Precise code navigation relies on SCIP (SCIP Code Intelligence Protocol) and LSIF (Language Server Index Format) data to deliver precomputed code navigation. It provides fast and highly accurate code navigation but needs to be periodically generated and uploaded to your Sourcegraph instance. Precise code navigation is an opt-in feature: repositories for which you have not uploaded indexes will continue to use the search-based code navigation.

Getting started

See the how-to guides to get started with precise code navigation.

Cross-repository code navigation

Cross-repository code navigation works out-of-the-box when both the dependent repository and the dependency repository have indexes at the correct commits or versions. We are working on relaxing this constraint so that nearest-commit functionality works on a cross-repository basis as well.

When the current repository has an index and a dependent doesn't, the missing precise results will be supplemented with imprecise search-based code navigation. This also applies when both repositories have indexes, but for a different set of versions. For example, if repository A@v1 depends on B@v2, then we will get precise cross-repository intelligence when we have indexes for both A@v1 and B@v2, but would not get a precise result we instead have indexes for A@v1 and B@v1.

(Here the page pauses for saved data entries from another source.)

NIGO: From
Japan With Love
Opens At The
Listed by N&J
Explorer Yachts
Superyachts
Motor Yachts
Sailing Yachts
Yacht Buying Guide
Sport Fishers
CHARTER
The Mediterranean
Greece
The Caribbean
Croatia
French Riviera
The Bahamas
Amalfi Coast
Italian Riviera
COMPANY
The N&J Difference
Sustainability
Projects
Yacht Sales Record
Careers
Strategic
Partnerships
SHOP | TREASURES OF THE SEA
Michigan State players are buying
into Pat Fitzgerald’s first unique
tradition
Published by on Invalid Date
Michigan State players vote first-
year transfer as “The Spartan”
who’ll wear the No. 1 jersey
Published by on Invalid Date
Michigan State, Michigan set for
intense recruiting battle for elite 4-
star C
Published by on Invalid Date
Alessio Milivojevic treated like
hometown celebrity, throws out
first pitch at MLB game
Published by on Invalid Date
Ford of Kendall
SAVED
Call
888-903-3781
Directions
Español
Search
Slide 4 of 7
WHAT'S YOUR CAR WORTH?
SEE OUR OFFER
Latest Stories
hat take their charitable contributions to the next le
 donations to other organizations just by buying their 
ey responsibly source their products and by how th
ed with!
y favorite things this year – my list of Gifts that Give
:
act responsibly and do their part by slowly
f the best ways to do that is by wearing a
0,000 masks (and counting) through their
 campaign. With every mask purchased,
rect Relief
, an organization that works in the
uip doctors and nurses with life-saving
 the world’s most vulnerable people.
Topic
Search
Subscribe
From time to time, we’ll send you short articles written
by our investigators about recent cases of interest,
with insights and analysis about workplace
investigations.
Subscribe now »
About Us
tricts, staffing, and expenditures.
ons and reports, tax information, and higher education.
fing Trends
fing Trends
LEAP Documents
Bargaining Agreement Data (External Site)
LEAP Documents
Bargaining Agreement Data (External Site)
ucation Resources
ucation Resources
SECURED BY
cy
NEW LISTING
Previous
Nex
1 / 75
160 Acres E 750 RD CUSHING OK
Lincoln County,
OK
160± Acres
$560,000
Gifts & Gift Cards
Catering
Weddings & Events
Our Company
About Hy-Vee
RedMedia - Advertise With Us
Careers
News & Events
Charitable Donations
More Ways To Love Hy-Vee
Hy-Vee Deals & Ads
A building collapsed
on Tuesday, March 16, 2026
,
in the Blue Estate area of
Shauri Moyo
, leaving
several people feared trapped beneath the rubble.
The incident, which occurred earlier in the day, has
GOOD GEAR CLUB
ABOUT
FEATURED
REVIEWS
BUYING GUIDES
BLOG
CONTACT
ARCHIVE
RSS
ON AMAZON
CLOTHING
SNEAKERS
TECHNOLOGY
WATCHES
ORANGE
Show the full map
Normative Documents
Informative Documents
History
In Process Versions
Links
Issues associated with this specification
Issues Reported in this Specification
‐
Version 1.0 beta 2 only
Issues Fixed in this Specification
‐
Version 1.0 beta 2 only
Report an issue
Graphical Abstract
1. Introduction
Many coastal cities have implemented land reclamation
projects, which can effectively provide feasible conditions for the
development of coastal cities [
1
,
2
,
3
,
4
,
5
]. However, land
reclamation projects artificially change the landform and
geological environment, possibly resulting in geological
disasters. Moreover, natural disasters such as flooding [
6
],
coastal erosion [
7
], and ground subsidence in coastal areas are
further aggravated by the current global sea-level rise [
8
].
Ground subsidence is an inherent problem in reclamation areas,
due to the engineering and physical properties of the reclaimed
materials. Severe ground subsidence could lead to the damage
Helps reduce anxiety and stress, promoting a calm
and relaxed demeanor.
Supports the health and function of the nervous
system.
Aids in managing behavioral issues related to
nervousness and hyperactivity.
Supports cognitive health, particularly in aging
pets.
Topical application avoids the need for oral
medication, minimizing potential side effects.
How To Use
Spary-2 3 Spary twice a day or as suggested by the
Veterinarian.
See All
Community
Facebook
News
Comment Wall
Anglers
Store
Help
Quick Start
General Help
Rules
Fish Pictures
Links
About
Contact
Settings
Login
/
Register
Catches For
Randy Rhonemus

Why are my results sometimes incorrect?

If an index is not found for a particular file in a repository, Sourcegraph will fall back to search-based code navigation. You may occasionally see results from search-based code navigation even when you have uploaded an index. This can happen in the following scenarios:

  • The line containing the symbol was created or edited between the nearest indexed commit and the commit being browsed.
  • The Find references panel may include search-based results, but only after all of the precise results have been displayed. This ensures every symbol has useful code navigation.